Fix #28: correct explanation of 32-bit float encoding

smile-specification.md

@@ -12,13 +12,15 @@ This page covers current data format specification; which is planned to eventual
 
 ### Version history
 
-* Current: 1.0.6 (18-Apr-2025)
-     * Previous: 1.0.5 (26-Jan-2022)
+* Current: 1.0.7 (26-Aug-2025)
+     * Previous: 1.0.6 (18-Apr-2025)
 * First official: 1.0.0 (12-Sep-2010)
 * First draft: (24-Jun-2010)
 
 ### Update history
 
+* 2025-08-26: Corrected explanation and example of 32-bit `float` encoding
+    * Version 1.0.6 -> 1.0.7
 * 2025-05-18: Explained existing (implement by Jackson codec) but previously undocumented requirement to skip Shared String/Key Name references ending with `0xFE` / `0xFF` bytes.
     * Version 1.0.5 -> 1.0.6
 * 2022-02-20: Clarify handling of "unused" bits (see issue #17) primarily regarding encoding of floating-point numbers, but more generally for all unused bits.
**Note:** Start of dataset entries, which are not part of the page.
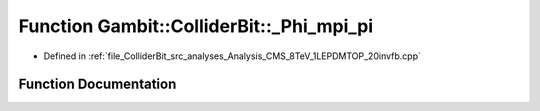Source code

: .. _exhale_function_Analysis__CMS__8TeV__1LEPDMTOP__20invfb_8cpp_1a8cb3d22adb4238ddbdf4cc01a11e96f7:

Function Gambit::ColliderBit::_Phi_mpi_pi
=========================================

- Defined in :ref:`file_ColliderBit_src_analyses_Analysis_CMS_8TeV_1LEPDMTOP_20invfb.cpp`


Function Documentation
----------------------


.. doxygenfunction:: Gambit::ColliderBit::_Phi_mpi_pi(double)
   :project: GAMBIT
@@ -117,10 +119,24 @@ Some general notes on tokens:
 * Length indicators are done using VInts (for binary data, ("big") integer/decimal values)
     * All length indicators define _actual_ length of data; not possibly encoded length (in case of "safe" encoding, encoded data is longer, and that length can be calculated from payload data length)
     * "Unused" bits in the last encoded byte should be handled as per earlier general note: left as `0`    
-* Floating point values (IEEE 32 and 64-bit) are encoded using fixed-length big-endian encoding (7 bits used to avoid use of reserved bytes like `0xFF`):
-    * Data is "right-aligned", meaning padding is prepended to the first byte (and its MSB).
-    * For example, the 32-bit float `29.9510 is` encoded as `0x26 0x37 0x3E 0x0F 0x04.` We get to this encoding by taking the IEEE 764 32-bit binary representation of the number 29.9510, (1) writing the least-significant 7 bits, (2) right-shifting 7 bits, and repeating the process until encoding the entire bit-string (5 times for a 32-bit float). As a result, `0x26` = `29.9510 & 0x7F`, `0x37` = `(29.9510 >> 7) & 0x7F`, `0x3E` = `(29.9510 >> 14) & 0x7F`, `0x0F` = `(29.9510 >> 21) & 0x7F`, and `0x04 = (29.9510 >> 28) & 0x7F`.
-    * "Unused" bits in the last encoded byte should be handled as per earlier general note: left as `0`
+* Floating point values (IEEE 32 and 64-bit) are encoded using fixed-length big-endian (MSB first) encoding (7 bits used to avoid use of reserved bytes like `0xFF`):
+    * Data is "right-aligned", meaning padding is prepended to the first byte (and specifically as MSB).
+    * For example, the 32-bit float `29.9510` is encoded as `0x04 0x0F 0x3E 0x37 0x26`. We get to this encoding by taking the IEEE 764 32-bit binary representation of the number `29.9510` -- `0x41ef9ba6` -- and:
+        1. writing the most-significant 4 bits (with 4-bit MSB padding),
+        2. followed by next-MSB 7 bits, and
+        3. repeating the process until encoding the entire bit-string (5 bytes for a 32-bit float).
+    * As a result we get:
+        1. `0x04' = '(29.9510 >> 28) & 0x7F`
+        2. `0x0F` = `(29.9510 >> 21) & 0x7F`
+        3. `0x3E` = `(29.9510 >> 14) & 0x7F`
+        4. `0x37` = `(29.9510 >> 7) & 0x7F`
+        5. `0x26` = `29.9510 & 0x7F`
+    * "Unused" bits (4 most-significant) in the first encoded byte should be handled as per earlier general note: left as `0`
+    * 64-bit `double` is handled similarly, so with sample value `-29.9510` we get:
+        * raw 64-bits: `0xc03df374bc6a7efa`
+        * encode in 10 data bytes (1 bit in first, 9 x 7 bits), MSB first
+        * resulting bytes: `0x01 0x40 0x1e 0x7c 0x6e 0x4b 0x63 0x29 0x7d 0x7a`
+    * Actual encoded value also has "type prefix byte -- `0x28` for `float` and `0x29` for `double`
 * "Big" decimal/integer values use "safe" binary encoding
 * "Safe" binary encoding simply uses 7 LSB (sign bit, MSB, is left as 0).
     * The last encoded byte contains 1 - 7 bits: if less than 7, data is "right-aligned", contained in Least-Significant Bits; there will be 0-6 MSB padding bits.